PAMEKASAN, Newsline.id – Upaya pemberantasan narkotika di wilayah Kabupaten Pamekasan kembali membuahkan hasil. Kamis pagi, 24 Juli 2025, tim dari Satuan Reserse Narkoba Polres Pamekasan menggerebek sebuah rumah yang diduga kuat menjadi lokasi pesta sabu di Desa Campor, Kecamatan Proppo.
Dalam penggerebekan yang berlangsung sekitar pukul 09.00 WIB itu, tiga orang berhasil diamankan, yakni Si, D, dan MAR. Ketiganya diduga sebagai pengguna aktif narkotika jenis sabu. Namun, dua pelaku lainnya yang diketahui berperan sebagai bandar dan pengedar berhasil meloloskan diri.
“Dua pelaku, yakni M dan Su, melarikan diri saat petugas datang. Bahkan Su sempat melakukan perlawanan dan mengakibatkan salah satu anggota kami mengalami luka ringan,” kata Kasi Humas Polres Pamekasan, AKP Sri Sugiarto.
Operasi ini dipimpin langsung oleh Kabag Ops Polres Pamekasan, AKP Sahrawi. Ia bersama timnya menghadapi situasi yang cukup menegangkan lantaran adanya perlawanan dari salah satu pelaku. Sementara M yang disebut sebagai bandar, melarikan diri melalui pintu kecil di bilik rumah ketika menyadari kedatangan petugas.
Dari lokasi penggerebekan, polisi menyita sejumlah barang bukti berupa 5,37 gram sabu, tiga alat hisap, dan satu unit timbangan elektrik. Temuan ini memperkuat dugaan bahwa rumah tersebut kerap digunakan sebagai tempat konsumsi dan transaksi narkoba.
Menyikapi kaburnya dua pelaku, Kapolres Pamekasan, AKBP Hendra Eko Triyulianto, S.I.K., S.H., M.H., langsung memerintahkan penyisiran lanjutan di sekitar lokasi serta pengumpulan bukti tambahan melalui olah tempat kejadian perkara (TKP).
“Sore harinya, sekitar pukul 15.30 WIB, tim gabungan kembali turun ke lokasi.

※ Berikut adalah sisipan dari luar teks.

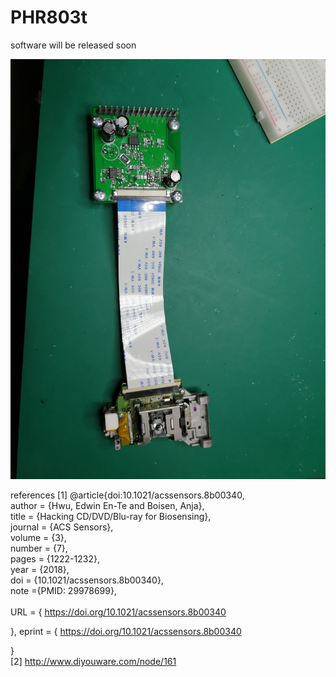 # PHR803t
software will be released soon

![](images/im1.jpg)


references 
[1] @article{doi:10.1021/acssensors.8b00340, <br>
author = {Hwu, Edwin En-Te and Boisen, Anja}, <br>
title = {Hacking CD/DVD/Blu-ray for Biosensing}, <br>
journal = {ACS Sensors}, <br>
volume = {3}, <br>
number = {7}, <br>
pages = {1222-1232}, <br>
year = {2018}, <br>
doi = {10.1021/acssensors.8b00340}, <br>
    note ={PMID: 29978699}, <br>
<br>
URL = { 
        https://doi.org/10.1021/acssensors.8b00340
    
},
eprint = { 
        https://doi.org/10.1021/acssensors.8b00340
    
}
<br>
[2] http://www.diyouware.com/node/161
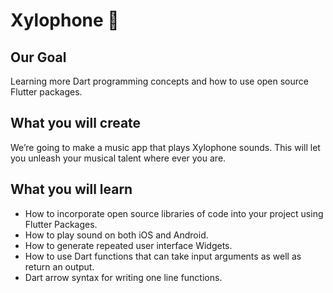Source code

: # Xylophone 🎹

## Our Goal

Learning more Dart programming concepts and how to use open source Flutter packages.


## What you will create

We’re going to make a music app that plays Xylophone sounds. This will let you unleash your musical talent where ever you are. 


## What you will learn

- How to incorporate open source libraries of code into your project using Flutter Packages.
- How to play sound on both iOS and Android.
- How to generate repeated user interface Widgets.
- How to use Dart functions that can take input arguments as well as return an output.
- Dart arrow syntax for writing one line functions.


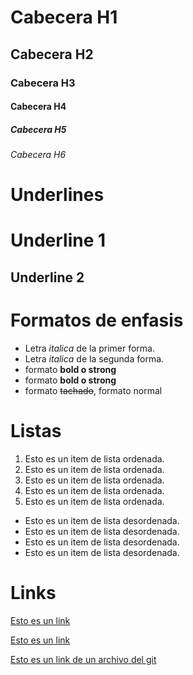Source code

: 
# Cabecera H1 
## Cabecera H2 
### Cabecera H3 
#### Cabecera H4 
##### Cabecera H5 
###### Cabecera H6 

# Underlines

Underline  1
=====

Underline 2
----


# Formatos de enfasis
- Letra *italica* de la primer forma.
- Letra _italica_ de la segunda forma.
- formato **bold o strong**
- formato __bold o strong__
- formato ~~tachado~~, formato normal

# Listas
1. Esto es un item de lista ordenada.
1. Esto es un item de lista ordenada.
1. Esto es un item de lista ordenada.
1. Esto es un item de lista ordenada.
1. Esto es un item de lista ordenada.

- Esto es un item de lista desordenada.
- Esto es un item de lista desordenada.
- Esto es un item de lista desordenada.
- Esto es un item de lista desordenada.


# Links
<a href="http://google.cl">Esto es un link

[Esto es un link ]("http://google.cl")

[Esto es un link de un archivo del git]("text.txt")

Satreskrim melalui unit Inafis melakukan olah TKP, sementara tim lainnya melakukan penyisiran terhadap area yang diduga menjadi jalur pelarian para pelaku,” jelas AKP Sri Sugiarto.

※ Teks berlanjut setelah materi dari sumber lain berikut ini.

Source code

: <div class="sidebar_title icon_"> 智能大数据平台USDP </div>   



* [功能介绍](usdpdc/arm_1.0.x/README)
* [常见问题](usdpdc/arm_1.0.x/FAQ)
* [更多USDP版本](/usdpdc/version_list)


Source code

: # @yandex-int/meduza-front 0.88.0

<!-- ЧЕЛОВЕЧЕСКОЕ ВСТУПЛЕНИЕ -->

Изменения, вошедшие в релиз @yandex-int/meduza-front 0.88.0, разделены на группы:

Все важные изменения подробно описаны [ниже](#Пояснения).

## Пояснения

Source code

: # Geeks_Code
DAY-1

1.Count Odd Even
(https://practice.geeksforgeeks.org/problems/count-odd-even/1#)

Kapolres yang turut hadir dalam penyisiran tersebut juga menyampaikan imbauan keras kepada dua pelaku yang kini berstatus buron. Ia meminta M dan Su segera menyerahkan diri secara baik-baik, demi menghindari tindakan yang lebih keras dari aparat kepolisian.
“Kami beri kesempatan untuk menyerahkan diri. Kalau tidak, kami akan kejar sampai dapat. Jangan berpikir bisa lari dari hukum,” tegas AKBP Hendra di hadapan warga Desa Campor yang ikut menyaksikan proses penyisiran.
Ia juga mengingatkan masyarakat agar tidak coba-coba bersentuhan dengan narkoba. Menurutnya, pihak kepolisian tidak akan memberi ruang bagi siapa pun yang terlibat dalam jaringan narkotika.
“Mulai dari pengguna sampai bandar, semua akan kami tindak tegas. Kami tidak main-main,” tandasnya.
Saat ini, Polres Pamekasan masih terus mengembangkan kasus ini. Penyidik menduga bahwa dua pelaku yang buron merupakan bagian dari jaringan yang lebih besar dan terorganisir. Polisi juga akan menelusuri kemungkinan adanya tempat lain yang digunakan sebagai titik peredaran barang haram tersebut.
Penangkapan ini diharapkan menjadi peringatan keras bagi seluruh masyarakat Kabupaten Pamekasan untuk tidak terlibat dalam penyalahgunaan narkotika, sekaligus membuktikan komitmen Polres Pamekasan dalam memerangi peredaran narkoba hingga ke akar-akarnya.